Verilen metin
----------
Bilmediğimiz Bir Şeyler Dönüyor

      Elbette akan kanın durmasını, barış, huzur ve kardeşlik içinde mutlu yaşamayı hepimiz isteriz.
      Bunu sağlamak için gösterilen samimi gayret ve çözümlere minnettar ve duacı oluruz.
      Ancak; Öcalan,  “Terörist başı, bebek katili” diye anılırken, “Sayın” demek suç iken, nasıl oldu da birden çözüm sürecinin adresi ve resmi  muhatabı  oluverdi? Samimi gelmiyor, içim ısınmıyor. Bir şeyler dönüyor sanki…?
      Otuz yıldır 21 mart vardı. Nevruz da… Öcalan 21 mart gece-gündüz eşitliğini, günlerin uzamaya gecelerin kısalmaya başlamasını, karanlığın aydınlığa yenik düşmesi diye yorumlayıp barış süreciyle örtüştürmeyi birden akıl ediverdi? 35.000 insanımız ölürken aklı neredeydi? Patronları, yakın zamanda malum zata coğrafya mı çalıştırdı?
----------
Verilen satırlar
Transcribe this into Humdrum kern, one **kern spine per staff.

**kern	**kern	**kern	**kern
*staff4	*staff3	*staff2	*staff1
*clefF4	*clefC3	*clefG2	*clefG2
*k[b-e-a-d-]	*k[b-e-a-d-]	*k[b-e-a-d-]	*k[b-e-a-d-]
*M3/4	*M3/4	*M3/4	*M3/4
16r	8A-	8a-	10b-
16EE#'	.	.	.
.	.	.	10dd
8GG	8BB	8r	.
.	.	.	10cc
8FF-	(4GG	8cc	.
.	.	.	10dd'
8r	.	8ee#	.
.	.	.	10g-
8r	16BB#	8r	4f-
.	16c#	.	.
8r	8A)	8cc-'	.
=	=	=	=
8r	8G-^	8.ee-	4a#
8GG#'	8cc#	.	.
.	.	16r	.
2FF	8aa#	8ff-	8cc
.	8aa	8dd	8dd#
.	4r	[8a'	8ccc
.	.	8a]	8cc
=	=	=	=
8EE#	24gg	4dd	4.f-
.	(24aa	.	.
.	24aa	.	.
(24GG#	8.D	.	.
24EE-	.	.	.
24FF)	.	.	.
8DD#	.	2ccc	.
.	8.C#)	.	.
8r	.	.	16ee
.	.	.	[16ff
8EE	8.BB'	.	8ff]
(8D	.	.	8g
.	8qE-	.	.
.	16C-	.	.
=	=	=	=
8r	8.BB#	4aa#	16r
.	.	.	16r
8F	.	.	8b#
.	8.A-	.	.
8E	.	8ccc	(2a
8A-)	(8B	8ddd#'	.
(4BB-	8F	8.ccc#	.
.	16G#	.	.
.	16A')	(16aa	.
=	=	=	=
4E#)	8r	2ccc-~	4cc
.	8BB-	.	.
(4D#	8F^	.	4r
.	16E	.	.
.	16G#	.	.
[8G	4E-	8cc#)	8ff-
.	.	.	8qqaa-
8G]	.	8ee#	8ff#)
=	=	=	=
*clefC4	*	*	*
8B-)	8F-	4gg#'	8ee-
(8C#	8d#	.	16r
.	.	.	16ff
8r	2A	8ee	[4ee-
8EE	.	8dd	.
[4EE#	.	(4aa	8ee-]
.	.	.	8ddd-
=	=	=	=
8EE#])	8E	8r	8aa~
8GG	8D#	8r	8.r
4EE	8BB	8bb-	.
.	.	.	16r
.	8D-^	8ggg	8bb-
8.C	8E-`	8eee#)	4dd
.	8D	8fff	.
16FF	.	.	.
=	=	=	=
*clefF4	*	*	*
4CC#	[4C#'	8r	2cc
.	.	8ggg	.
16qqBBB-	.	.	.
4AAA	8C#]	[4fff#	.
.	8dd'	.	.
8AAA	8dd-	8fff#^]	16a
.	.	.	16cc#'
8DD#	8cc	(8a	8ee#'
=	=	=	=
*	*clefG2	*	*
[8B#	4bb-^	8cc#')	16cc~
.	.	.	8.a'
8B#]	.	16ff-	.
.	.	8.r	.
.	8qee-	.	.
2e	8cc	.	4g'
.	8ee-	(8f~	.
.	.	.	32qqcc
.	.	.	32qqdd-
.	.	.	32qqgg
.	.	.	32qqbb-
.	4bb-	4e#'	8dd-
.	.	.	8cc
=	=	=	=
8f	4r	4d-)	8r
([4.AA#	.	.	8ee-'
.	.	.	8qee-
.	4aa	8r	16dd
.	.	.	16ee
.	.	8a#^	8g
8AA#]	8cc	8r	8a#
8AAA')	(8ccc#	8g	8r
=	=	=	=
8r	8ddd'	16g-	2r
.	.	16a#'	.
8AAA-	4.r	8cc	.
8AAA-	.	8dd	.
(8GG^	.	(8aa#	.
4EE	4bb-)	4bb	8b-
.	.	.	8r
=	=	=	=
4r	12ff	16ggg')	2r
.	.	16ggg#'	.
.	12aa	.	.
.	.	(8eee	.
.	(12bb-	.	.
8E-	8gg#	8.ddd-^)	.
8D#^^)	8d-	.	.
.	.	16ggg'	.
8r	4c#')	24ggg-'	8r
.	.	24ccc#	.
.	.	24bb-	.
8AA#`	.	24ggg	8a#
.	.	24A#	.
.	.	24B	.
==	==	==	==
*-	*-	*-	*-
----------
Görev
Lütfen verilen metinde "Bilmediğimiz Bir Şeyler" sözlerinden "coğrafya mı çalıştırdı?" sözlerine kadar olan bölümü, bu sözler de dahil, "barış" kelimesini "sulh" ile değiştirerek yeniden yazın.

Yanıt
Bilmediğimiz Bir Şeyler Dönüyor

      Elbette akan kanın durmasını, sulh, huzur ve kardeşlik içinde mutlu yaşamayı hepimiz isteriz.
      Bunu sağlamak için gösterilen samimi gayret ve çözümlere minnettar ve duacı oluruz.
      Ancak; Öcalan,  “Terörist başı, bebek katili” diye anılırken, “Sayın” demek suç iken, nasıl oldu da birden çözüm sürecinin adresi ve resmi  muhatabı  oluverdi? Samimi gelmiyor, içim ısınmıyor. Bir şeyler dönüyor sanki…?
      Otuz yıldır 21 mart vardı. Nevruz da… Öcalan 21 mart gece-gündüz eşitliğini, günlerin uzamaya gecelerin kısalmaya başlamasını, karanlığın aydınlığa yenik düşmesi diye yorumlayıp sulh süreciyle örtüştürmeyi birden akıl ediverdi? 35.000 insanımız ölürken aklı neredeydi? Patronları, yakın zamanda malum zata coğrafya mı çalıştırdı?